Human pose images with coordinates
•••
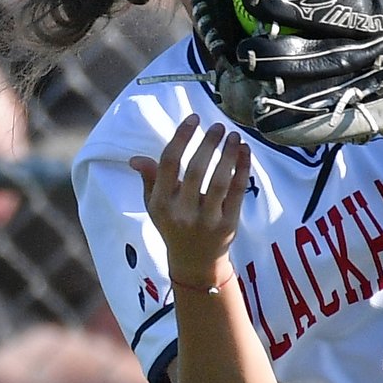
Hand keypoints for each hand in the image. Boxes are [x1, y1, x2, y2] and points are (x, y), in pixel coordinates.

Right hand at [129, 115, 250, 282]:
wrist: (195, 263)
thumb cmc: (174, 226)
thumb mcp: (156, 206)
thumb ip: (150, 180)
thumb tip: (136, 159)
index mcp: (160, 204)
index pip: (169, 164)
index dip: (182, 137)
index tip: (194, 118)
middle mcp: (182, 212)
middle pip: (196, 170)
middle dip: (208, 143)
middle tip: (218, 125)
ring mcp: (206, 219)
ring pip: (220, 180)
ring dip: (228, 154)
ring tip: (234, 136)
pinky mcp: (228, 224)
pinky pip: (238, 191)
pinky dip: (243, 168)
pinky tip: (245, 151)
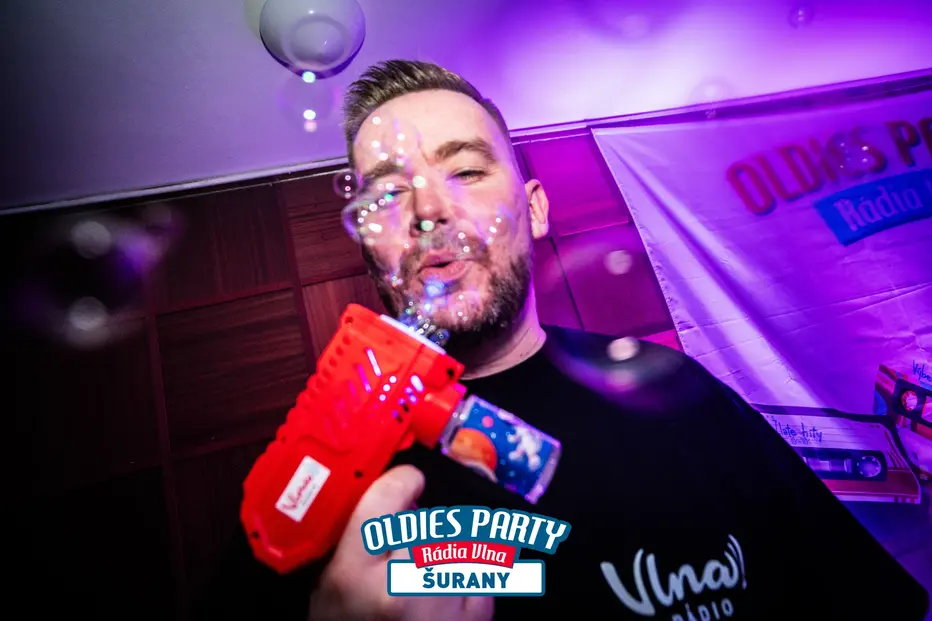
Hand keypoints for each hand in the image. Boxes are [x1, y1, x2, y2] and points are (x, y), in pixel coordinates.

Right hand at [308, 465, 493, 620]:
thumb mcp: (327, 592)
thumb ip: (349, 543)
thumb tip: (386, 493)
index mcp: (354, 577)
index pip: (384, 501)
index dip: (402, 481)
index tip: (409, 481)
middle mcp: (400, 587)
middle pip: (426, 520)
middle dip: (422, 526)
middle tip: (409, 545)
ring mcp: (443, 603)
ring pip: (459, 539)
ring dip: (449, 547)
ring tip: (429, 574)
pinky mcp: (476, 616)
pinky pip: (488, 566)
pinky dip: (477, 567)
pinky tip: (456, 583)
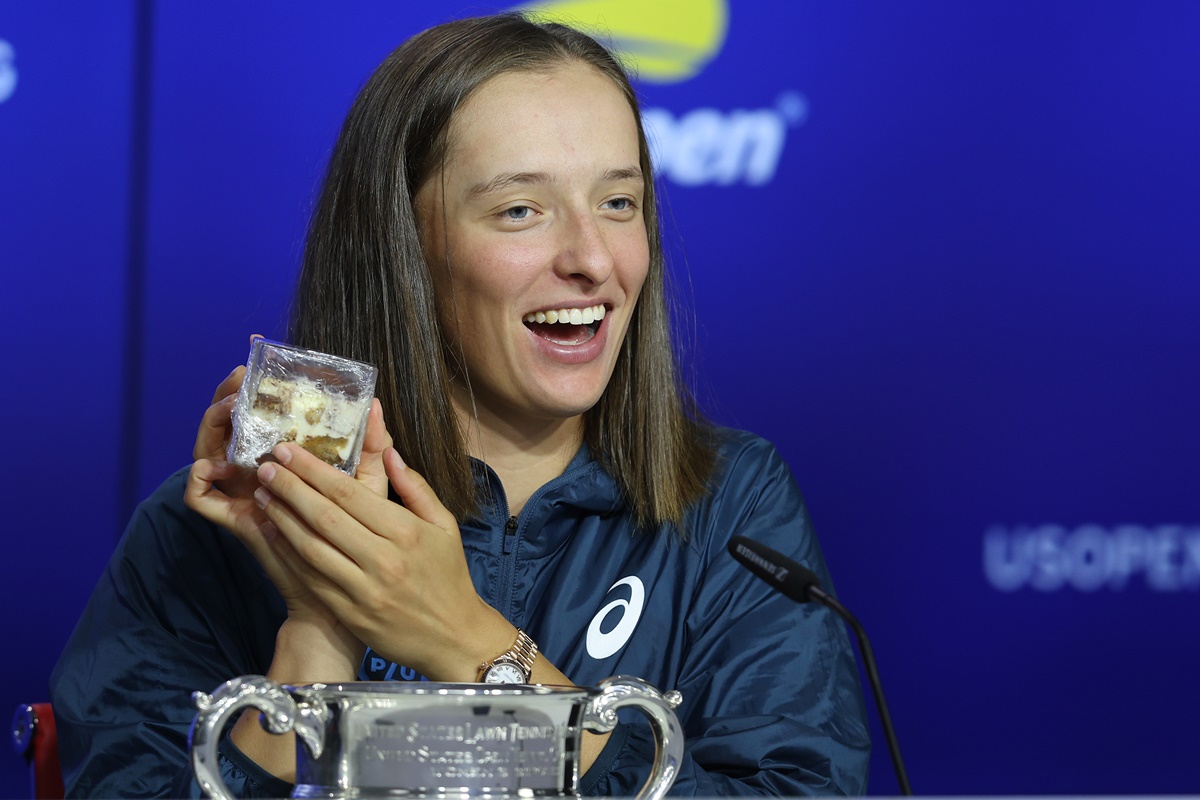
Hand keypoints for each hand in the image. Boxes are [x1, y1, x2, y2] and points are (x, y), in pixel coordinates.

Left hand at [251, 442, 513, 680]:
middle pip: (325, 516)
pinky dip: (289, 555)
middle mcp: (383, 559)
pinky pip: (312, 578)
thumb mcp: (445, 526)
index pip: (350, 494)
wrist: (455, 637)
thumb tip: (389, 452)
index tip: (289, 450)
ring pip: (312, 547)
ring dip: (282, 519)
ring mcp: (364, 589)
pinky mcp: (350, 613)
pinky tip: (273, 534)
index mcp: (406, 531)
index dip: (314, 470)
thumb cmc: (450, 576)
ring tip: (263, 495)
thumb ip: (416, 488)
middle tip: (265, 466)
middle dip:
•••
Work to be completed.
Return nothing but the lines running from the start of the data to the line with "thumb ip: (349, 543)", please, both ends included and no pictures.

Response to the exercise.
Hand keypoints for each hand in the image. Boxes are [x1, y1, x2, y2] and points are (x, y), in pixel coordinates.

Right hand at [129, 115, 250, 282]:
wrist: (195, 263)
thumb cmc: (174, 226)
thumb mcp: (156, 206)
thumb ip: (150, 180)
thumb tip: (136, 159)
index mcp: (160, 204)
index pip: (169, 164)
index dip: (182, 137)
index tip: (194, 118)
middle mcp: (182, 212)
middle pip: (196, 170)
middle dip: (208, 143)
middle tip: (218, 125)
ring mcp: (206, 219)
ring pip: (220, 180)
ring dip: (228, 154)
ring tip: (234, 136)
pinky mcp: (228, 224)
pinky pip: (238, 191)
pinky dip: (243, 168)
pinky tip: (245, 151)
Hand keypoints for each hand in the image. Boxes are [x1, y1, x2, y2] and points are (x, y), in pixel coordinates.

Right hand at [308, 465, 493, 620]:
thumb mcp: (327, 592)
thumb ip: (349, 543)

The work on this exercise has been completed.